Looked like a pond when ya'll headed out.....glad ya'll caught a cooler full!!!!:letsdrink


----------



## ShurKetch (Oct 2, 2007)

I just looked over the pictures on the post again this morning and started thinking about how difficult it is now to catch a Trigger 14 inches from the fork. Fortunately, it seems like they are producing well and their numbers must be increasing. We were catching two at a time and when I saw Skip catch one on a butterfly jig it surprised me. Can't remember catching one on a jig that large. What was that Trigger thinking!!!!!!! Looks like we are going to have a great summer season if the Government will stay out of it. Keep the faith!
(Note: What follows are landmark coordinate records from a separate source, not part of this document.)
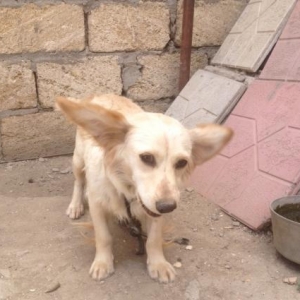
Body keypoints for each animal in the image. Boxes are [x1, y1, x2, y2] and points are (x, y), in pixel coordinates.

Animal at [56, 95, 234, 284]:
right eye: (147, 157)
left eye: (182, 162)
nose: (167, 207)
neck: (125, 187)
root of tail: (103, 95)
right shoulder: (97, 203)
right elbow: (103, 237)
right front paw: (102, 263)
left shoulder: (154, 210)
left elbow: (153, 240)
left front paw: (158, 264)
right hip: (78, 161)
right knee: (78, 182)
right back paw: (75, 206)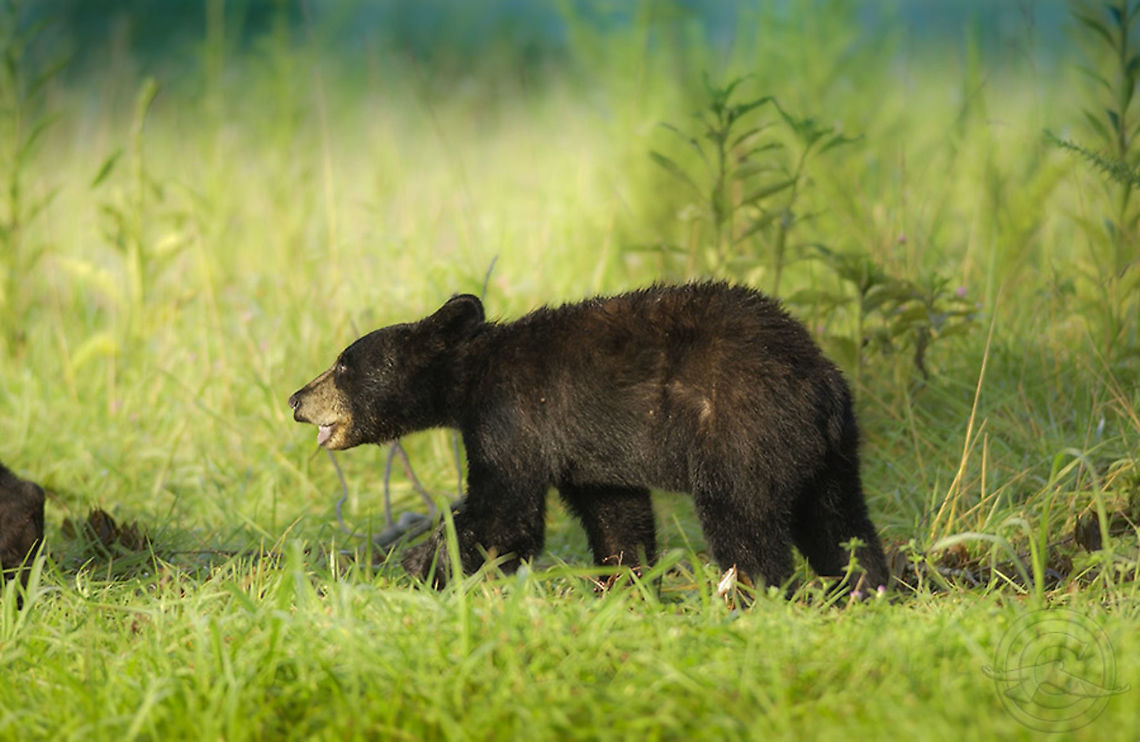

Ed


----------



## chasintales (Sep 29, 2007)

Thanks for the post... Great catch. I agree with you that this summer should produce more triggers in the box. Last year, it was hard to get keepers. What size hooks are you using on the triggers? I went to the smallest circle I could find.

Again, great catch. I hope to get my boat wet this week.:clap:clap

CHris


----------



## ShurKetch (Oct 2, 2007)

We were using from 2/0 to 4/0 circle hooks with cut bait. We had squid, but they are experts at getting bait off without letting you know they are there, so we started using cut bait and started catching them two at a time. Unfortunately, only three were keepers. We weren't very far out on some rock bottom. It was amazing that we were catching 20+ inch Snapper on the same rigs, along with some small AJ's. Fish seem to be very hungry. We'll probably hit the edge next week and see if the Mingo have returned!!


----------